(DIRECTIONS)
A. In the text on Damascus preparing for possible air strikes, which newspaper reported that security was enhanced around key institutions and political parties' offices?
B. Extend the text on Damascus preparing for possible air strikes, beginning right after its final sentence.

(TEXT EXCERPT)
# # # # # # #

In several blocks of Damascus downtown the sound of test air alert was heard. The day before voluntary people’s guards put in order and equipped with all the things needed the bomb shelters and cleaned the underground accommodations.
Most concerned are residents of blocks located near security agencies’ headquarters in Kafar Sousah, south-western part of the city, near Al-Mezzah military airfield, General Staff buildings on the way to Omeyyades square and in Dumar, where the barracks of Republican Army 4th division are located.
In Muhajirin and Malki blocks not far from the presidential palace the situation remains quite calm, there is no panic among the residents. As reported by Syrian online media, the locals have seen the presidential couple several times in recent days. One of the feminine activists reported that Asma Assad is lately engaged in creating a museum for children in downtown.
Lebanese paper As-Safir reports quoting sources close to the Syrian president: Damascus recognizes that President Bashar Assad, keeping overall authority, may become one of the possible air strike targets in which will likely be used a drone aircraft. “Nobody believes in statements from the West that they allegedly do not intend to eliminate Assad and overthrow his regime,” the source notes.
Partial redeployment of contingent and military hardware is being conducted in Damascus suburbs. “Measures are taken to minimize possible losses in case of bombing,” military sources told Al-Jadeed TV channel.
According to Al Hayat newspaper, security of key institutions and political parties’ offices is enhanced. Additional concrete barriers were erected around them.

# # # # # # #

Collected data:
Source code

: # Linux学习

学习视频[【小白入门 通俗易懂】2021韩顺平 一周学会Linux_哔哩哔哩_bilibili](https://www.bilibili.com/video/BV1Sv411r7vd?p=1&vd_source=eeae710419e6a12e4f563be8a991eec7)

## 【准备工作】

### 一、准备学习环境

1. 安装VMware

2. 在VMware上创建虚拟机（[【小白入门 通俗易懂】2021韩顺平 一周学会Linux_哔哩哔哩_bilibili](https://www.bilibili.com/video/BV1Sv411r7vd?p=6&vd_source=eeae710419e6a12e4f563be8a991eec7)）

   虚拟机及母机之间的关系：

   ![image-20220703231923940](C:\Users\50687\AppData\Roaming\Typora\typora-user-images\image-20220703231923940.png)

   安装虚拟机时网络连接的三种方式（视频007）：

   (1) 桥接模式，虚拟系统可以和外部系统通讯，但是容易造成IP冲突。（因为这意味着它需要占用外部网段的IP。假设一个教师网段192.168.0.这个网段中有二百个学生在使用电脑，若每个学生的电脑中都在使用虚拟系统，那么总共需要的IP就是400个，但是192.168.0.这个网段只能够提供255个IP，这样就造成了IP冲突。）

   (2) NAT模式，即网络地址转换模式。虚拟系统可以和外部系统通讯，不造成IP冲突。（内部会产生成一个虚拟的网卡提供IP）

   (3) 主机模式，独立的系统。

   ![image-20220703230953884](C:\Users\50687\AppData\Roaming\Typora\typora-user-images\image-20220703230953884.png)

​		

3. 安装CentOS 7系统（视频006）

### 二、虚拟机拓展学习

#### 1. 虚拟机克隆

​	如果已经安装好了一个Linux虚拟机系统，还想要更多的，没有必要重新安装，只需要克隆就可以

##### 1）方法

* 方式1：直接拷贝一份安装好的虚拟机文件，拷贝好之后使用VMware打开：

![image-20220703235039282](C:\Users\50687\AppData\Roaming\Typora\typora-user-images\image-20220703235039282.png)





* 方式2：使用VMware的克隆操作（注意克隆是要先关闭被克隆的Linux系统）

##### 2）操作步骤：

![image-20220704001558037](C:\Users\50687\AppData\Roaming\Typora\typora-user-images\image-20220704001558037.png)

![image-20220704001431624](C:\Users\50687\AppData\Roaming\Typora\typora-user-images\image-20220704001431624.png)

# # # # # # #

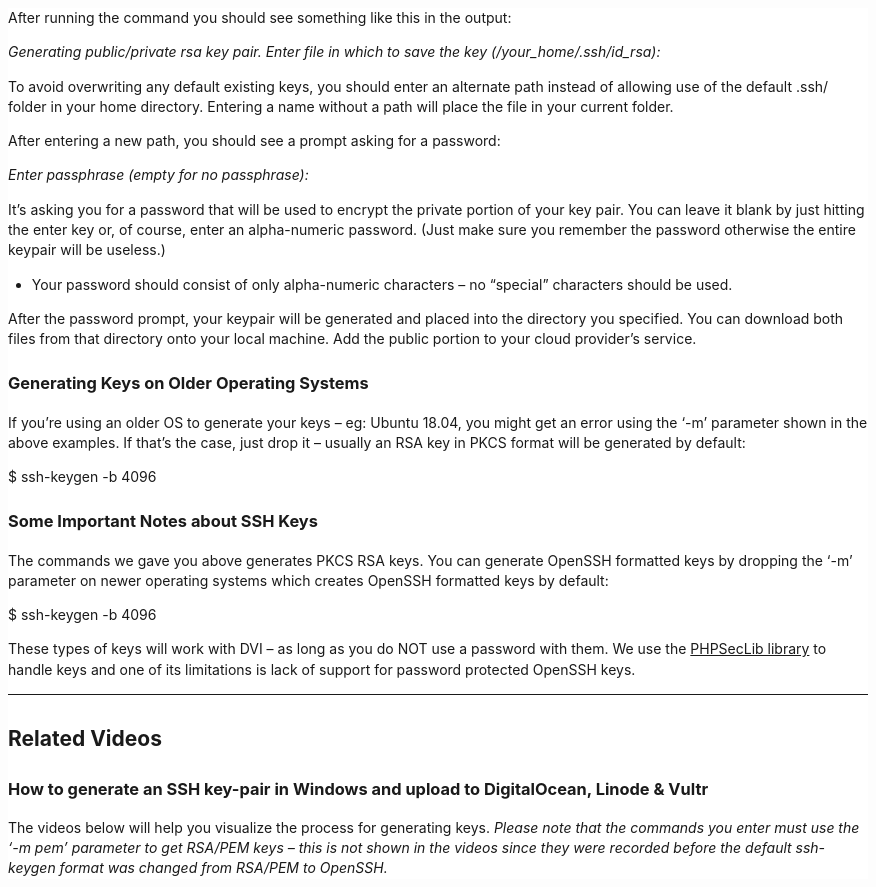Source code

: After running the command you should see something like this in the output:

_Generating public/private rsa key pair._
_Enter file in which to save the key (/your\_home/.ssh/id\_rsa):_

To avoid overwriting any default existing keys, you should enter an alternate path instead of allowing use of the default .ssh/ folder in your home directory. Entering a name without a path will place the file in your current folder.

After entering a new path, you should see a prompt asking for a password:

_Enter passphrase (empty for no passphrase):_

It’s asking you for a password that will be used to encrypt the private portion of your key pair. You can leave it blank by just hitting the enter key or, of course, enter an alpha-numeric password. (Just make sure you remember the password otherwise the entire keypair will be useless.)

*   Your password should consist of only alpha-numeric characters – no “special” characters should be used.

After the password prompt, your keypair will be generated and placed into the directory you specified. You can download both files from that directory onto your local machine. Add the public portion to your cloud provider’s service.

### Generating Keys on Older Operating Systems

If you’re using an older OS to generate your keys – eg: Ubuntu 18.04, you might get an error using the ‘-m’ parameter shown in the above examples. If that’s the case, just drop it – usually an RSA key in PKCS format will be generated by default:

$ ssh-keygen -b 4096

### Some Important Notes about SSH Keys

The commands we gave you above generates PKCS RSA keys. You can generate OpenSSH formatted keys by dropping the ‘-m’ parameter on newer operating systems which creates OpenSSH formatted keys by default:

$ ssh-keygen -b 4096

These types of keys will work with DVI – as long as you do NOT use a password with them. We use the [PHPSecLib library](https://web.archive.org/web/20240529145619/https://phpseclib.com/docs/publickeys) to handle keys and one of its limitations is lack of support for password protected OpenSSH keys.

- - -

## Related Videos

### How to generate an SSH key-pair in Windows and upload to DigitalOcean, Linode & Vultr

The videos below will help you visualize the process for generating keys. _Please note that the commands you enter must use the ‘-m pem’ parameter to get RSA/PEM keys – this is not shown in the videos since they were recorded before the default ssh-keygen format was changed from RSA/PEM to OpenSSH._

# # # # # # #

(EXERCISE ANSWERS)
A. Al Hayat newspaper.

B.
A letter of Damascus resident, an Iraqi that was witness to Baghdad bombings in 1991, 1998 and 2003 became a warning for Damascus locals. The message was posted in Facebook. “I address to everyone who lives near military institution, strategic objects and power stations. Remove yourself out of there for a while just in case. Keep in mind our experience: American missiles don’t have mercy on anyone,” the Iraqi wrote.
In neighboring Lebanon everything is ready for receiving a stream of refugees from Syria that may suddenly increase, according to the official representative of the United Nations Office of the High Commissioner for Refugees Rana Suleiman. However, she noted that there was no substantial influx of people at the Lebanese-Syrian border.
In the past 36 hours 15,900 Syrians entered Lebanon, 10,100 came back home. The overall amount of refugees in this country reached 703 thousand people, of which 592 thousand were registered.
Eyewitnesses reported that Syrian families prefer to leave Damascus through a mountain pass and run across the territory of Lebanon to reach quiet places on the Syrian coast. They choose this route avoiding the motorway to Homs and areas North of Damascus where a large-scale counter-terrorist operation is being presently conducted.